Bluetooth radios are classified into two types: Bluetooth Classic and Bluetooth Low Energy (LE). Bluetooth Classic (or BR/EDR) is the first Bluetooth radio, and it is still commonly used in streaming applications, particularly audio streaming.
Bluetooth LE, on the other hand, has always been focused on low-bandwidth applications involving infrequent data exchange between devices.
Bluetooth Low Energy (BLE) is compatible with Bluetooth-enabled wireless headphones, digital signals, car stereos, fitness trackers, smartwatches, and hardware devices such as light bulbs.
Most smartphones and tablets today are Bluetooth Low Energy (BLE) compliant, which means they can connect with Bluetooth-enabled wireless headphones, digital signs, car stereos, fitness trackers, smartwatches, and hardware devices such as beacons.
The key advantages and disadvantages of BLE are as follows:
- low power consumption and long battery life
- Low cost and readily available hardware
- Useful for smaller data transfer in IoT applications
- Cannot be used for high data rates.
- Short-range only supports 20 meters in LOS (Line of Sight).
- Open to interception and attack due to wireless transmission/reception.
Bluetooth LE is best suited for applications that require a regular data transfer and save a substantial amount of battery power. Therefore, BLE is most popular in health and fitness devices, smart lighting systems, real-time location systems, and indoor navigation applications.
Lora (Long Range) is a non-cellular long-range and low-power wireless technology. It is a wireless radio modulation technique derived from Chirp Spread Spectrum (CSS) technology. This technique encodes information on radio waves using chirp pulses like the way dolphins and bats communicate!
Lora can be used to connect sensors, machines, devices, animals, people, etc wirelessly to the cloud.
Implementing Lora has its own set of advantages and drawbacks. Some of them are as follows:
- Ground-up LPWAN design (low battery consumption, long-range, seamless cloud integration)
- Wireless, cost-effective, and fast deployment.
- Open business models (public, private, open communities)
- Not ideal for large payloads, limited to 100 bytes.
- Not ideal for applications requiring low latency.
- Requires a gateway to work.
Primary Use Case
LoRa devices have revolutionized the Internet of Things (IoT) by enabling data communication over a long-range while using very little power.
The major use cases of LoRa are water and gas metering, asset tracking, smoke detectors, waste management, fault management, smoke detectors.

* _Assignment 1_:
Edit the rows from the first line through the line containing "Jetzt registrieren", inclusive, replacing "Referencia" with "Ejemplo" and leaving everything else unchanged.

Recorded data:
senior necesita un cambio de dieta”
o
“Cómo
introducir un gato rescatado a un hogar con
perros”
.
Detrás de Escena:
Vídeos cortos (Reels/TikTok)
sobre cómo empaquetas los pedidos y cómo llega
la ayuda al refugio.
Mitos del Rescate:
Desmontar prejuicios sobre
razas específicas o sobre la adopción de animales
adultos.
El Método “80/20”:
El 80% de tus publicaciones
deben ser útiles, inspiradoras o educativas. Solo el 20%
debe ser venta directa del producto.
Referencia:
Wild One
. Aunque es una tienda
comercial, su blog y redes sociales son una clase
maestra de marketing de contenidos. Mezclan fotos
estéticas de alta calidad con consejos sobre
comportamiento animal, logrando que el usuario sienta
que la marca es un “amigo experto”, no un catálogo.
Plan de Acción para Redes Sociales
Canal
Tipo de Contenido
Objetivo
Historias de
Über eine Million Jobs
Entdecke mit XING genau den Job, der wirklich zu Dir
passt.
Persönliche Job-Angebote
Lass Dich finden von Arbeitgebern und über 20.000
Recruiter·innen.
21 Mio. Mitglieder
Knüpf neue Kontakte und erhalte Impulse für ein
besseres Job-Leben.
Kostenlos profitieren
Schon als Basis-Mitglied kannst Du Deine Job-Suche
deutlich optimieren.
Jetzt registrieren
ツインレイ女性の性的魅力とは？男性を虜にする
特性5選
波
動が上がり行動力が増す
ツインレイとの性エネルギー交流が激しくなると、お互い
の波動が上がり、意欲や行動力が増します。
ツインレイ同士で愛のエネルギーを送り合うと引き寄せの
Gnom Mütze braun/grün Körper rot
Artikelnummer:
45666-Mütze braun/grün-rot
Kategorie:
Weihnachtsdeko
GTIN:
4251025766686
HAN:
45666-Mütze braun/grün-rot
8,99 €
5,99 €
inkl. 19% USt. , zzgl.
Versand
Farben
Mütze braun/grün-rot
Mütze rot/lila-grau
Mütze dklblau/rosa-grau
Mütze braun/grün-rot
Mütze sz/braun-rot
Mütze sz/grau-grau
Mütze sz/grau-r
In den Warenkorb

* _Assignment 2_:
Resume the text on Bluetooth Low Energy and LoRa after its final sentence.

* _Answer space 1_:
senior necesita un cambio de dieta”
o
“Cómo
introducir un gato rescatado a un hogar con
perros”
.
Detrás de Escena:
Vídeos cortos (Reels/TikTok)
sobre cómo empaquetas los pedidos y cómo llega
la ayuda al refugio.
Mitos del Rescate:
Desmontar prejuicios sobre
razas específicas o sobre la adopción de animales
adultos.
El Método “80/20”:
El 80% de tus publicaciones
deben ser útiles, inspiradoras o educativas. Solo el 20%
debe ser venta directa del producto.
Ejemplo:
Wild One
. Aunque es una tienda
comercial, su blog y redes sociales son una clase
maestra de marketing de contenidos. Mezclan fotos
estéticas de alta calidad con consejos sobre
comportamiento animal, logrando que el usuario sienta
que la marca es un “amigo experto”, no un catálogo.
Plan de Acción para Redes Sociales
Canal
Tipo de Contenido
Objetivo
Historias de
Über eine Million Jobs
Entdecke mit XING genau den Job, der wirklich zu Dir
passt.
Persönliche Job-Angebote
Lass Dich finden von Arbeitgebern und über 20.000
Recruiter·innen.
21 Mio. Mitglieder
Knüpf neue Kontakte und erhalte Impulse für ein
besseres Job-Leben.
Kostenlos profitieren
Schon als Basis-Mitglied kannst Du Deine Job-Suche
deutlich optimieren.
Jetzt registrieren

* _Answer space 2_:
Narrow band Internet of Things (NB-IoT) is a standards-based, low-power wide-area (LPWA) technology that has been created to enable a variety of new IoT devices and applications. Most recent devices that are compatible with the 4G LTE architecture will support NB-IoT.
When compared to GPRS, NB-IoT provides substantially greater coverage and better indoor penetration. It also optimises user device power consumption, system capacity, and spectrum efficiency, particularly in deep coverage.
Furthermore, it has a battery life of more than ten years for a variety of use situations. This makes NB-IoT ideal for simple applications and low bandwidth requirements.
- Leverage existing 4G coverage.
- Improved coverage for distance and penetration
- Improved battery life
- A limited number of device types available
- Applicable to niche use cases i.e., Very low data rate applications.
- Most suited to static applications due to lack of cellular handover between calls.
The main use cases of NB-IoT include smart agriculture, smart city, and smart meter applications.
The key advantages and disadvantages of NB-IoT are as follows:
LTE- M (Cat M1)
Cat-M (formally known as LTE Cat-M1) is widely regarded as the second generation of LTE chips designed for Internet of Things (IoT) applications. This technology allows Internet of Things devices to connect directly to a 4G network without the use of a gateway and while running on batteries.
Cat M1- also enables the deployment of low-power wide-area technology inside a licensed spectrum, which improves security and privacy. This is especially beneficial when the data being communicated is sensitive, such as during military operations or law enforcement investigations.
Key advantages and disadvantages of Cat- M1 are as follows:
- Enough bandwidth to support voice calls, narrow-band data, and SMS.
- Improved coverage for distance and penetration
- Supports mobile applications.
- Applicable to niche markets
- A limited number of channels.
- Lower data throughput
Cat M1 is a suitable choice for IoT applications with low to medium data and usage, as it has a lower battery and power consumption. Cat-M1’s primary use case includes logistics, healthcare devices as a back haul communications channel, and automotive applications.
Wi-Fi is a wireless networking technology that connects computers (laptops and desktops), mobile devices (smartphones and wearable), and other devices (printers and video cameras) to the Internet.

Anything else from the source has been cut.